# Bosch 1617EVS Router vs Dewalt DW618PK vs Ridgid 29302... your opinion



## hjt (Oct 22, 2009)

I'm in need of purchasing a router and think I've narrowed it down to these three. I've read reviews on LJ and all get good yet mixed reviews.

I'm new to wood working (only a few years but am enjoying it.) Most of what I do is more rough, certainly not finish or furniture grade. Much of my tools came from my dad after he passed. As a matter of fact, this month was the first time I began to use the router.

I built a router table, practiced and was pleased with the results. Then I got the good wood (the wood for the project) and after the 2nd pass - this 1962 vintage Stanley router bit the dust. I brought it to the tool doc in town and was told that the brushes were shot and burnt up and that there were no replacements to be found for this old of a tool.

So what are your thoughts Bosch, Dewalt, Ridgid??


----------



## PurpLev (May 30, 2008)

I've had the dewalt - I really liked it. worked smoothly, and I liked the power cord connections and dust protected power switch, but the height adjustment ring (how you set bit height) is plastic, and broke off on the first day.

I replaced it with the Bosch which is all metal construction and works great, but the metal body to metal base creates a lot of friction after a while and makes adjustments hard.

so they all have their issues, but all are decent routers as long as you know their weak spots and how to overcome them.

If I was in the market for a router again today- I think I would go with the dewalt. I find that it's short comings compared to the bosch were easier to work with. for manual out of the table operation it felt more comfortable as it had a lower center of gravity and the handles were rubber.


----------



## knotscott (Feb 27, 2009)

It's really a matter of opinion, and yours is the one that counts most. I'd consider adding the Milwaukee over the Ridgid… AFAIK both are made by TTI/Ryobi, but MW is considered the higher end of the two, so will likely have more robust components.


----------



## coloradoclimber (Apr 7, 2007)

PurpLev, I have a couple Bosch routers and sure enough, they get sticky / bindy / hard to adjust. What works well for me is to take the motor out of the base, wipe everything down real well, and then apply a thin coat of paste wax, in the base and on the motor. Works like a champ, adjustment is all silky smooth, and I don't have to do it very often.


----------



## Brian024 (Feb 2, 2009)

I have the Bosch and the Ridgid. Right now I have the Ridgid mounted in the table and use the Bosch for hand held routing. Even though the Bosch is more powerful, I prefer it for hand routing since it seems more confortable to use, the handles on at least the plunge base seem awkward to use. I have had the Bosch for over 2 years and have had to replace the switch and brushes, the switch seems to be a common thing that goes bad. The Ridgid I got last December, the only problem I am having is it tends to get stuck in the base, but since I use it in the table, that is not a major issue. To me they are pretty much the same router, except the Ridgid lights up the bit when it is on, which may not seem like a big deal but makes a huge difference when doing stopped dados and mortises.

[Data rows]
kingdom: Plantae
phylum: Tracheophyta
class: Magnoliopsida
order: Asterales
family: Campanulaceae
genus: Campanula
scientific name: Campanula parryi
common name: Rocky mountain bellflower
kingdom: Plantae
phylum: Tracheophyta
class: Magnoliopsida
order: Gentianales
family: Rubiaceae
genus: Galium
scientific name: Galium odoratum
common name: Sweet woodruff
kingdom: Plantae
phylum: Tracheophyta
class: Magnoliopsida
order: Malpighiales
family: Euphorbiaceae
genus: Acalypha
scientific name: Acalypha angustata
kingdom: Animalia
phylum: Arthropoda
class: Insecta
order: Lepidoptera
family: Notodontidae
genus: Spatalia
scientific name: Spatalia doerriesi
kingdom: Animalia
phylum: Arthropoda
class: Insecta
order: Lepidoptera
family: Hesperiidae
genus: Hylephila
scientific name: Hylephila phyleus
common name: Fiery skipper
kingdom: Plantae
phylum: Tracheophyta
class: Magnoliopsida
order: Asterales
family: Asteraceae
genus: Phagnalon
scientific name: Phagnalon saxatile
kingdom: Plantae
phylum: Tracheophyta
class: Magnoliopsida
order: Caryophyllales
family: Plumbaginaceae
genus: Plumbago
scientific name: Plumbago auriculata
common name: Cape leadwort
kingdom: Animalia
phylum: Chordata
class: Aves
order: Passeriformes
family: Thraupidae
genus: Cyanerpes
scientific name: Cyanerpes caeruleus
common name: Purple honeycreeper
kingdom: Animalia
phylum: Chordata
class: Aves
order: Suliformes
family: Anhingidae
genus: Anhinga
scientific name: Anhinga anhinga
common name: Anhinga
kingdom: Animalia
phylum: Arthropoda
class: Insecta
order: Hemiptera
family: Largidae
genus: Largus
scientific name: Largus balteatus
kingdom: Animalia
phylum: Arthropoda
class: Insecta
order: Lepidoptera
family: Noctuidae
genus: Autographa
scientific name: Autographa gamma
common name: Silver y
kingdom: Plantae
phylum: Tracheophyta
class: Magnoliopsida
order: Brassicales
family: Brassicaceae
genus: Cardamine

[Problems to solve]
1. In the router thread, translate this sentence into German: "I built a router table, practiced and was pleased with the results."
2. From the records, quote word for word the lines starting with the line that contains "scientific name: Acalypha angustata" and going on through the line that contains "scientific name: Phagnalon saxatile".

[Full solutions]
1. Ich baute einen Frästisch, übte und war mit den Ergebnissen zufrieden.

2.
scientific name: Acalypha angustata
kingdom: Animalia
phylum: Arthropoda
class: Insecta
order: Lepidoptera
family: Notodontidae
genus: Spatalia
scientific name: Spatalia doerriesi
kingdom: Animalia
phylum: Arthropoda
class: Insecta
order: Lepidoptera
family: Hesperiidae
genus: Hylephila
scientific name: Hylephila phyleus
common name: Fiery skipper
kingdom: Plantae
phylum: Tracheophyta
class: Magnoliopsida
order: Asterales
family: Asteraceae
genus: Phagnalon
scientific name: Phagnalon saxatile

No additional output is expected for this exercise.